Neto combines a childlike sense of play and imagination with his precise artistic vision in massive installations that have won him international acclaim as well as the 2014 Aspen Award for Art, which he’ll accept later this summer. An immense piece filling the 55,000-square-foot Park Avenue Armory in Manhattan in 2009 included immersive fabric worlds as well as a ball pit for adults. A show last year at the Kochi-Muziris Biennale in India included a floor of crocheted rope. While this show is far smaller, Neto says it is more technical than his larger ones.

Neto’s show will be the last in the current museum, with a new downtown Aspen Art Museum opening in early August. His installation will stay on display in the old building through early September.

“This is a smaller space, but it’s wonderful to work in a place like this,” he said. “The river beside this place is incredible. I feel the energy of the river in the museum. It’s a shame that they’re going to lose that in the new museum, but I understand they need to grow.”

He calls his work “adventure sculpture” and notes that, given his reliance on precise counterweights and fabric sizes and countless other factors, he often has to improvise and find new solutions as he puts the final touches on an installation.

When he came to town in the early winter to look at the museum space, he was unsure how he’d approach his Aspen Art Museum exhibition.

“I came to Aspen in November, and I didn’t know what to do,” he said. “I remember I thought I wanted to walk on the walls, maybe because of the skiing here, you know. I don’t know how I had this idea.”
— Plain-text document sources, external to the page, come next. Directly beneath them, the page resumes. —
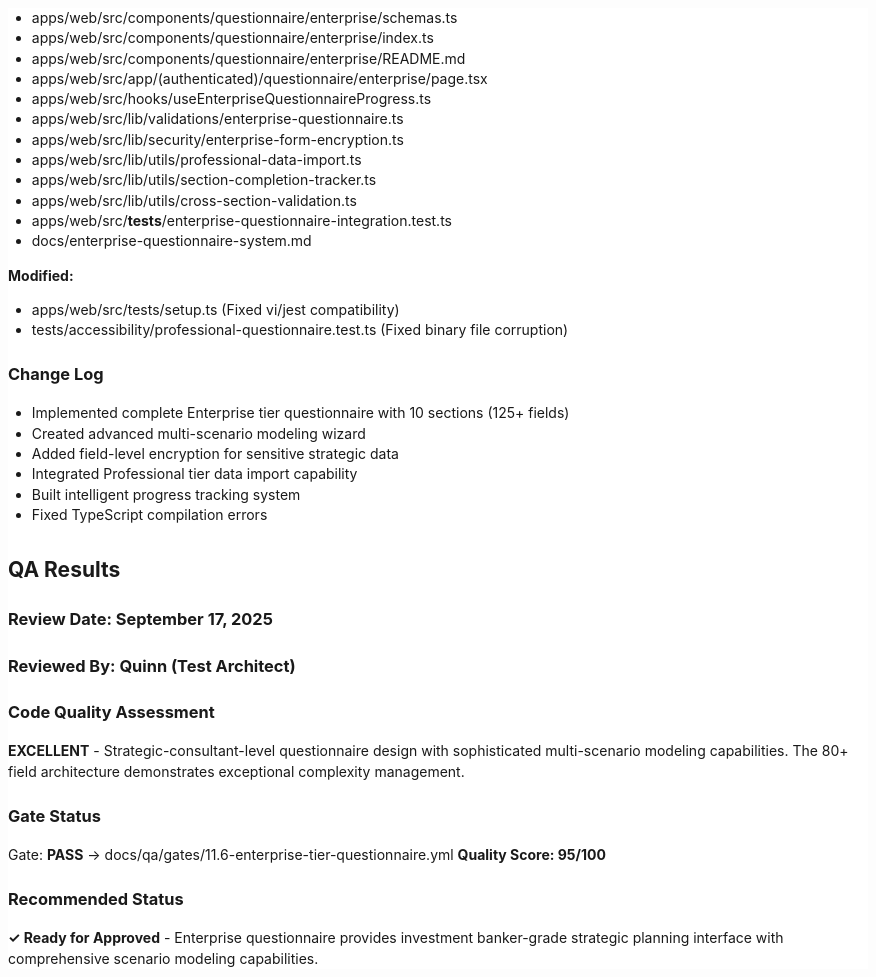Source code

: - apps/web/src/components/questionnaire/enterprise/schemas.ts
- apps/web/src/components/questionnaire/enterprise/index.ts
- apps/web/src/components/questionnaire/enterprise/README.md
- apps/web/src/app/(authenticated)/questionnaire/enterprise/page.tsx
- apps/web/src/hooks/useEnterpriseQuestionnaireProgress.ts
- apps/web/src/lib/validations/enterprise-questionnaire.ts
- apps/web/src/lib/security/enterprise-form-encryption.ts
- apps/web/src/lib/utils/professional-data-import.ts
- apps/web/src/lib/utils/section-completion-tracker.ts
- apps/web/src/lib/utils/cross-section-validation.ts
- apps/web/src/__tests__/enterprise-questionnaire-integration.test.ts
- docs/enterprise-questionnaire-system.md

**Modified:**
- apps/web/src/tests/setup.ts (Fixed vi/jest compatibility)
- tests/accessibility/professional-questionnaire.test.ts (Fixed binary file corruption)

### Change Log
- Implemented complete Enterprise tier questionnaire with 10 sections (125+ fields)
- Created advanced multi-scenario modeling wizard
- Added field-level encryption for sensitive strategic data
- Integrated Professional tier data import capability
- Built intelligent progress tracking system
- Fixed TypeScript compilation errors

## QA Results

### Review Date: September 17, 2025
### Reviewed By: Quinn (Test Architect)

### Code Quality Assessment
**EXCELLENT** - Strategic-consultant-level questionnaire design with sophisticated multi-scenario modeling capabilities. The 80+ field architecture demonstrates exceptional complexity management.

### Gate Status
Gate: **PASS** → docs/qa/gates/11.6-enterprise-tier-questionnaire.yml
**Quality Score: 95/100**

### Recommended Status
**✓ Ready for Approved** - Enterprise questionnaire provides investment banker-grade strategic planning interface with comprehensive scenario modeling capabilities.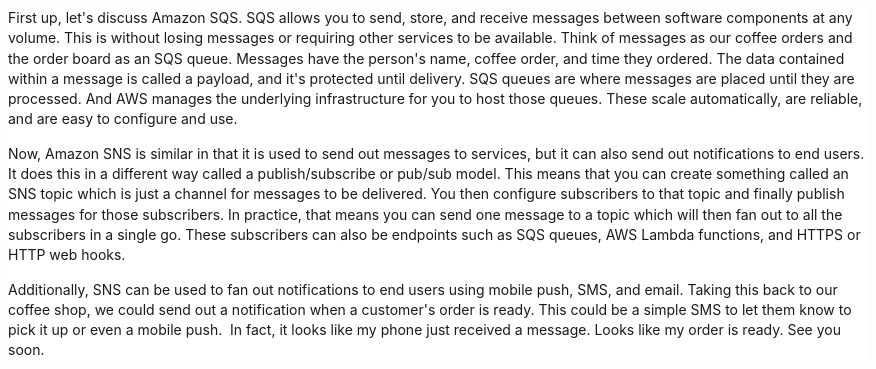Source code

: First up, let's discuss Amazon SQS. SQS allows you to send, store, and receive messages between software components at any volume. This is without losing messages or requiring other services to be available. Think of messages as our coffee orders and the order board as an SQS queue. Messages have the person's name, coffee order, and time they ordered. The data contained within a message is called a payload, and it's protected until delivery. SQS queues are where messages are placed until they are processed. And AWS manages the underlying infrastructure for you to host those queues. These scale automatically, are reliable, and are easy to configure and use. 

Now, Amazon SNS is similar in that it is used to send out messages to services, but it can also send out notifications to end users. It does this in a different way called a publish/subscribe or pub/sub model. This means that you can create something called an SNS topic which is just a channel for messages to be delivered. You then configure subscribers to that topic and finally publish messages for those subscribers. In practice, that means you can send one message to a topic which will then fan out to all the subscribers in a single go. These subscribers can also be endpoints such as SQS queues, AWS Lambda functions, and HTTPS or HTTP web hooks. 

Additionally, SNS can be used to fan out notifications to end users using mobile push, SMS, and email. Taking this back to our coffee shop, we could send out a notification when a customer's order is ready. This could be a simple SMS to let them know to pick it up or even a mobile push. 
In fact, it looks like my phone just received a message. Looks like my order is ready. See you soon.



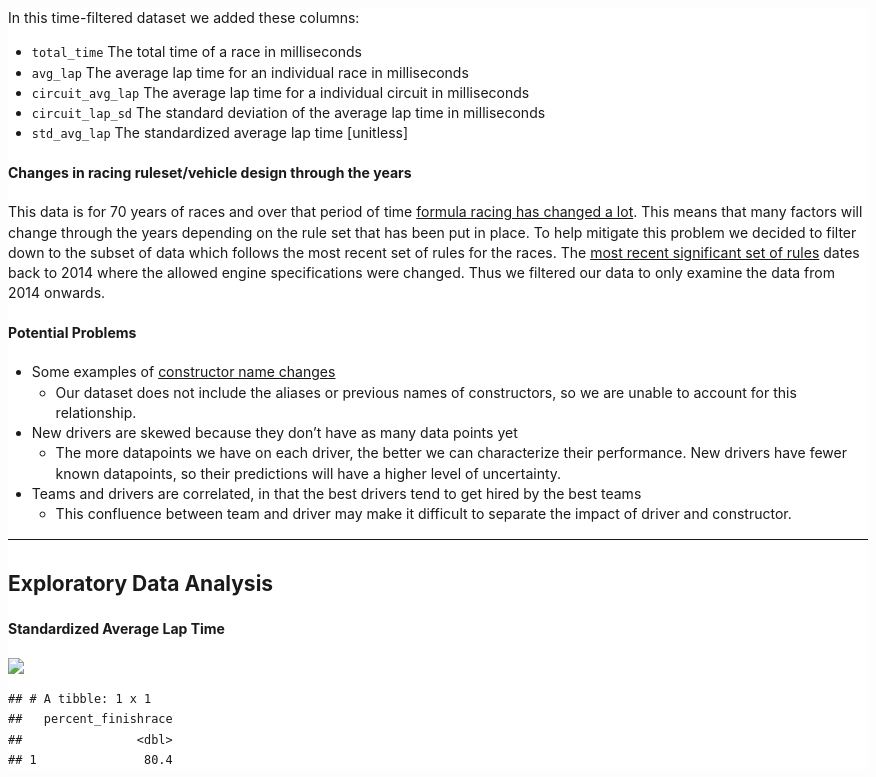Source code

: In this time-filtered dataset we added these columns:

  - `total_time` The total time of a race in milliseconds
  - `avg_lap` The average lap time for an individual race in
    milliseconds
  - `circuit_avg_lap` The average lap time for a individual circuit in
    milliseconds
  - `circuit_lap_sd` The standard deviation of the average lap time in
    milliseconds
  - `std_avg_lap` The standardized average lap time \[unitless\]

#### Changes in racing ruleset/vehicle design through the years

This data is for 70 years of races and over that period of time [formula
racing has changed a lot](https://youtu.be/hgLQWIAaCmY). This means that
many factors will change through the years depending on the rule set
that has been put in place. To help mitigate this problem we decided to
filter down to the subset of data which follows the most recent set of
rules for the races. The [most recent significant set of
rules](https://en.wikipedia.org/wiki/Formula_One_engines#2014%E2%80%932021)
dates back to 2014 where the allowed engine specifications were changed.
Thus we filtered our data to only examine the data from 2014 onwards.

#### Potential Problems

  - Some examples of [constructor name
    changes](https://www.reddit.com/r/formula1/comments/1dos3r/i_made_a_diagram_to_show_how_current_f1_teams/)
      - Our dataset does not include the aliases or previous names of
        constructors, so we are unable to account for this
        relationship.  
  - New drivers are skewed because they don’t have as many data points
    yet
      - The more datapoints we have on each driver, the better we can
        characterize their performance. New drivers have fewer known
        datapoints, so their predictions will have a higher level of
        uncertainty.
  - Teams and drivers are correlated, in that the best drivers tend to
    get hired by the best teams
      - This confluence between team and driver may make it difficult to
        separate the impact of driver and constructor.

-----

## Exploratory Data Analysis

#### Standardized Average Lap Time

<img src="Final_Report_files/figure-gfm/finish race-1.png" style="display: block; margin: auto;" />

    ## # A tibble: 1 x 1
    ##   percent_finishrace
    ##                <dbl>
    ## 1               80.4
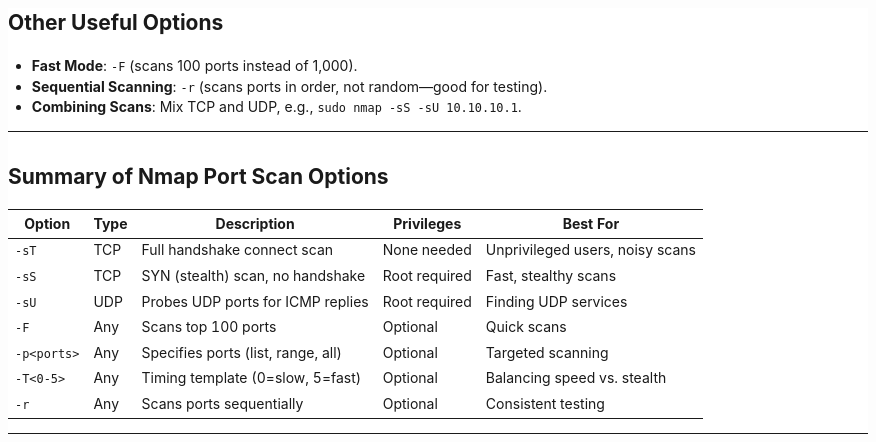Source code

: 
## Other Useful Options

- **Fast Mode**: `-F` (scans 100 ports instead of 1,000).
- **Sequential Scanning**: `-r` (scans ports in order, not random—good for testing).
- **Combining Scans**: Mix TCP and UDP, e.g., `sudo nmap -sS -sU 10.10.10.1`.

---

## Summary of Nmap Port Scan Options

| **Option** | **Type** | **Description**                          | **Privileges** | **Best For**                     |
|------------|----------|------------------------------------------|----------------|----------------------------------|
| `-sT`      | TCP      | Full handshake connect scan              | None needed    | Unprivileged users, noisy scans  |
| `-sS`      | TCP      | SYN (stealth) scan, no handshake         | Root required  | Fast, stealthy scans             |
| `-sU`      | UDP      | Probes UDP ports for ICMP replies        | Root required  | Finding UDP services             |
| `-F`       | Any      | Scans top 100 ports                      | Optional       | Quick scans                      |
| `-p<ports>`| Any      | Specifies ports (list, range, all)       | Optional       | Targeted scanning                |
| `-T<0-5>`  | Any      | Timing template (0=slow, 5=fast)         | Optional       | Balancing speed vs. stealth      |
| `-r`       | Any      | Scans ports sequentially                 | Optional       | Consistent testing               |

---
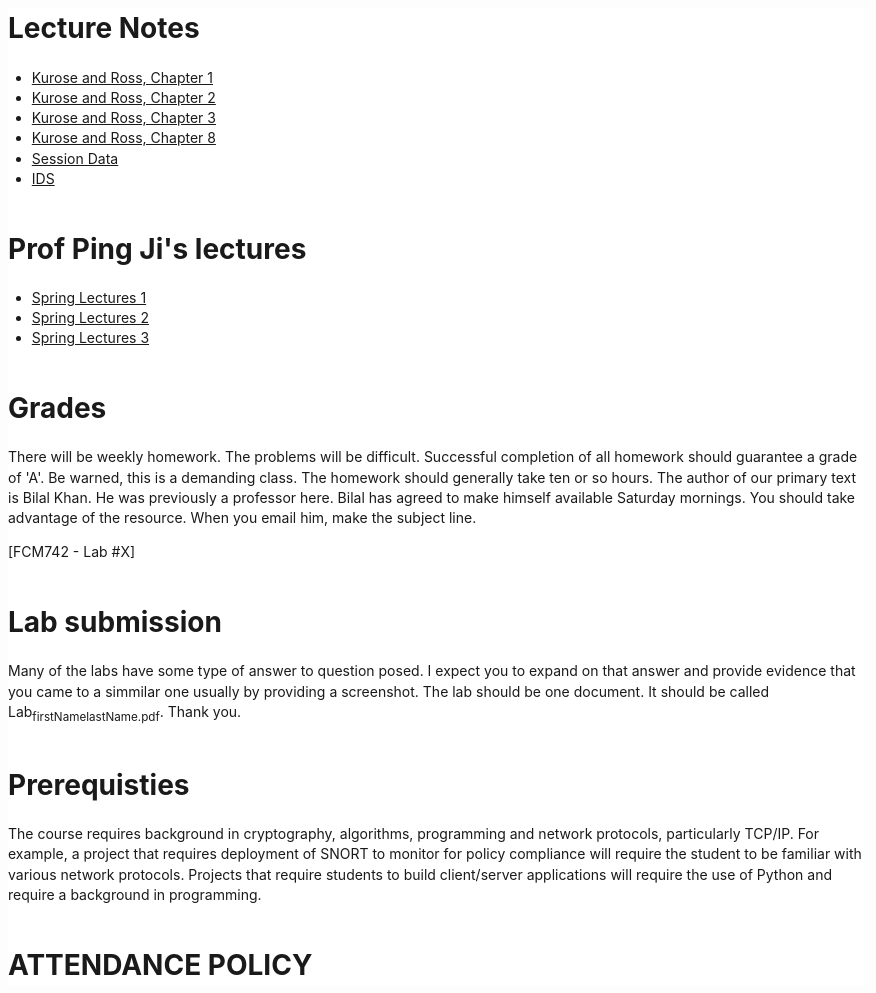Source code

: # Lecture Notes

-   [Kurose and Ross, Chapter 1](http://www.seas.gwu.edu/~cheng/6431/LecNotes/Chapter1.ppt)
-   [Kurose and Ross, Chapter 2](http://www-net.cs.umass.edu/kurose-ross-ppt-6e/Chapter_2_V6.3.ppt)
-   [Kurose and Ross, Chapter 3](http://www-net.cs.umass.edu/kurose-ross-ppt-6e/Chapter_3_V6.01.ppt)
-   [Kurose and Ross, Chapter 8](http://www-net.cs.umass.edu/kurose-ross-ppt-6e/Chapter_8_V6.0.ppt)
-   [Session Data](../images/SessionData.pdf)
-   [IDS](../images/IntrusionDetectionSystems.pdf)

# Prof Ping Ji's lectures

-   [Spring Lectures 1](../images/Spring2016_set1.pdf)
-   [Spring Lectures 2](../images/Spring2016_set2.pdf)
-   [Spring Lectures 3](../images/Spring2016_set3.pdf)

# Grades

There will be weekly homework. The problems will be difficult. Successful
completion of all homework should guarantee a grade of 'A'. Be warned,
this is a demanding class.  The homework should generally take ten or so
hours.  The author of our primary text is Bilal Khan.  He was previously
a professor here.  Bilal has agreed to make himself available Saturday 
mornings. You should take advantage of the resource. When you email him, 
make the subject line.

[FCM742 - Lab #X]

# Lab submission

Many of the labs have some type of answer to question posed.  I expect
you to expand on that answer and provide evidence that you came to a
simmilar one usually by providing a screenshot.  The lab should be one
document. It should be called Lab<number><sub>firstName</sub><sub>lastName.pdf</sub>.
Thank you.

# Prerequisties

The course requires background in cryptography, algorithms,
programming and network protocols, particularly TCP/IP. For example, a
project that requires deployment of SNORT to monitor for policy
compliance will require the student to be familiar with various
network protocols. Projects that require students to build
client/server applications will require the use of Python and require
a background in programming.

# ATTENDANCE POLICY
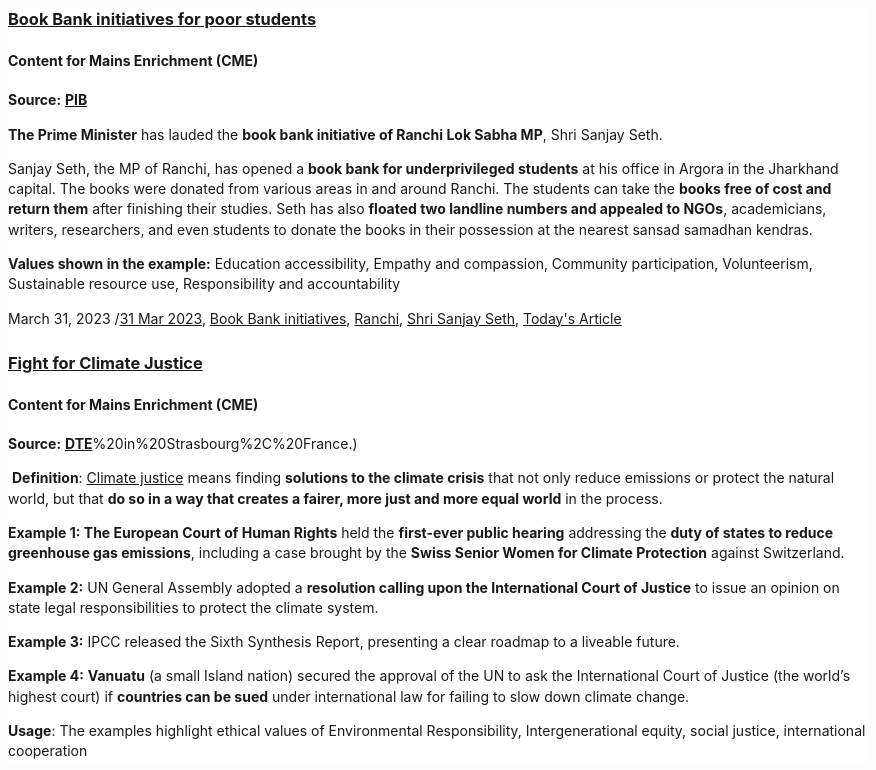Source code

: ### [Book Bank initiatives for poor students](https://www.insightsonindia.com/2023/03/31/book-bank-initiatives-for-poor-students/)

#### **Content for Mains Enrichment (CME)**

**Source:** [**PIB**](https://pib.gov.in/PressReleaseIframePage.aspx?PRID=1912091)

**The Prime Minister** has lauded the **book bank initiative of Ranchi Lok Sabha MP**, Shri Sanjay Seth.

Sanjay Seth, the MP of Ranchi, has opened a **book bank for underprivileged students** at his office in Argora in the Jharkhand capital. The books were donated from various areas in and around Ranchi. The students can take the **books free of cost and return them** after finishing their studies. Seth has also **floated two landline numbers and appealed to NGOs**, academicians, writers, researchers, and even students to donate the books in their possession at the nearest sansad samadhan kendras.

**Values shown in the example:** Education accessibility, Empathy and compassion, Community participation, Volunteerism, Sustainable resource use, Responsibility and accountability

March 31, 2023 /[31 Mar 2023](https://www.insightsonindia.com/category/31-mar-2023/ "31 Mar 2023"), [Book Bank initiatives](https://www.insightsonindia.com/tag/book-bank-initiatives/ "Book Bank initiatives"), [Ranchi](https://www.insightsonindia.com/tag/ranchi/ "Ranchi"), [Shri Sanjay Seth](https://www.insightsonindia.com/tag/shri-sanjay-seth/ "Shri Sanjay Seth"), [Today's Article](https://www.insightsonindia.com/category/today-article/ "Today's Article")

### [Fight for Climate Justice](https://www.insightsonindia.com/2023/03/31/fight-for-climate-justice/)

#### **Content for Mains Enrichment (CME)**

**Source:** [**DTE**](https://www.downtoearth.org.in/news/climate-change/climate-justice-takes-centrestage-at-un-top-european-court-in-historic-firsts-88534#:~:text=March%2029%2C%202023%2C%20was%20a,ECHR)%20in%20Strasbourg%2C%20France.)

 **Definition**: [Climate justice](https://yaleclimateconnections.org/2020/07/what-is-climate-justice/) means finding **solutions to the climate crisis** that not only reduce emissions or protect the natural world, but that **do so in a way that creates a fairer, more just and more equal world** in the process.

**Example 1: The European Court of Human Rights** held the **first-ever public hearing** addressing the **duty of states to reduce greenhouse gas emissions**, including a case brought by the **Swiss Senior Women for Climate Protection** against Switzerland.

**Example 2:** UN General Assembly adopted a **resolution calling upon the International Court of Justice** to issue an opinion on state legal responsibilities to protect the climate system.

**Example 3:** IPCC released the Sixth Synthesis Report, presenting a clear roadmap to a liveable future.

**Example 4:** **Vanuatu** (a small Island nation) secured the approval of the UN to ask the International Court of Justice (the world’s highest court) if **countries can be sued** under international law for failing to slow down climate change.

**Usage**: The examples highlight ethical values of Environmental Responsibility, Intergenerational equity, social justice, international cooperation
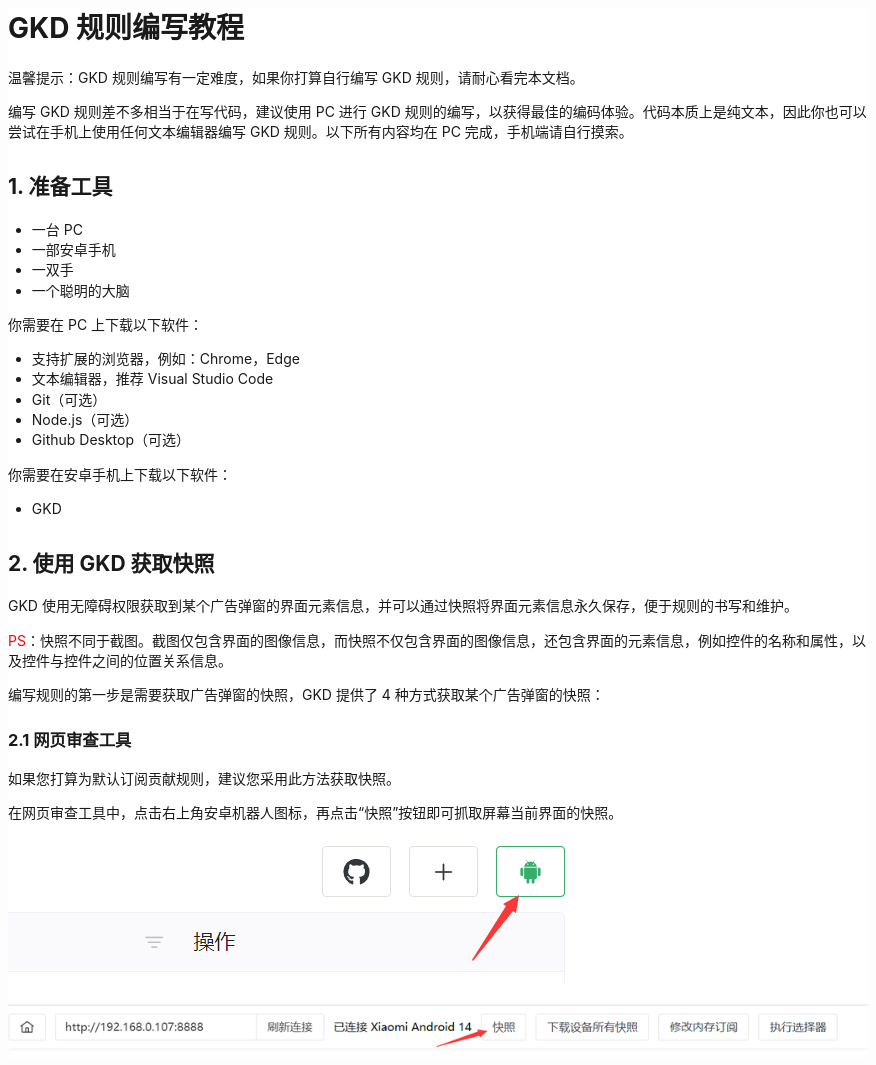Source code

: # GKD 规则编写教程

温馨提示：GKD 规则编写有一定难度，如果你打算自行编写 GKD 规则，请耐心看完本文档。

编写 GKD 规则差不多相当于在写代码，建议使用 PC 进行 GKD 规则的编写，以获得最佳的编码体验。代码本质上是纯文本，因此你也可以尝试在手机上使用任何文本编辑器编写 GKD 规则。以下所有内容均在 PC 完成，手机端请自行摸索。

## 1. 准备工具

- 一台 PC
- 一部安卓手机
- 一双手
- 一个聪明的大脑

你需要在 PC 上下载以下软件：

- 支持扩展的浏览器，例如：Chrome，Edge
- 文本编辑器，推荐 Visual Studio Code
- Git（可选）
- Node.js（可选）
- Github Desktop（可选）

你需要在安卓手机上下载以下软件：

- GKD

## 2. 使用 GKD 获取快照

GKD 使用无障碍权限获取到某个广告弹窗的界面元素信息，并可以通过快照将界面元素信息永久保存，便于规则的书写和维护。

<font color=red>PS</font>：快照不同于截图。截图仅包含界面的图像信息，而快照不仅包含界面的图像信息，还包含界面的元素信息，例如控件的名称和属性，以及控件与控件之间的位置关系信息。

编写规则的第一步是需要获取广告弹窗的快照，GKD 提供了 4 种方式获取某个广告弹窗的快照：

### 2.1 网页审查工具

如果您打算为默认订阅贡献规则，建议您采用此方法获取快照。

在网页审查工具中，点击右上角安卓机器人图标，再点击“快照”按钮即可抓取屏幕当前界面的快照。

![](./assets/审查工具-点击安卓机器人图标.png)

![](./assets/审查工具-点击快照按钮.png)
His time in India, he said, led him toward experimenting with chakras and infusing a spiritual interaction into the piece. He combined that with the power of the adjacent Roaring Fork River and the constant thrum of outdoor activity in the forests surrounding us to find “Gratitude.”

Neto shipped crystals and glass beads from his home in Rio de Janeiro and sent dimensions and designs for the exhibit’s fabric pieces and computer-cut wood armature to a team in Denver, where they were made before delivery to Aspen.

When Neto returned here last month, one of his first steps was soaking the stones and crystals for the show in the Roaring Fork and then drying them out in the sun bedside the museum.

“This river has such energy,” he said. “They’re so much brighter now. They were not like that before. So I want to bring this energy for the people. … This is really a piece for you to get energy and exchange energy.”

He infused an element of trust in the pieces here, leaving counterweighted stones hanging above viewers lying on their backs, positioning others to rub against heads and hands.

“I thought about this idea of the artwork touching you,” he said. “Normally, in my case, you touch the artwork. But here it’s the other way around, it’s the artwork that’s touching us. Metaphorically, the artwork is always touching us. … This is a way to lie down, to breathe and to receive it.”

Aspen ideas

The childlike aspects of the show also may be a result of Neto’s childhood memories of Aspen. On his only family trip to the U.S. as a child, Neto visited here. At 13, on a vacation through the states, the Netos went to Disney World in Florida, to New York City and here for a week of skiing at Buttermilk.

He marveled at the idea that he’s returned to create the closing show for the Aspen Art Museum.

“I never understood how it was in the summer here,” he said. “Now I understand people do a lot of running, kayaking on the river and hiking and biking, so it’s interesting how it gives a possibility of life that you don’t see anywhere. You don’t see that in New York — and I love New York — but this is another planet.”

He aimed to infuse that zest into “Gratitude” along with its meditative aspects. The concept grew more child-like and playful as Neto refined it, drawing inspiration from the buzz of outdoor play here.

“Maybe this is the child time of the museum,” he suggested, “and now the museum is going to become an adult, with a serious museum, a big architect and all of this. So I’m very happy to be part of the child time, because I feel very much myself as a child.”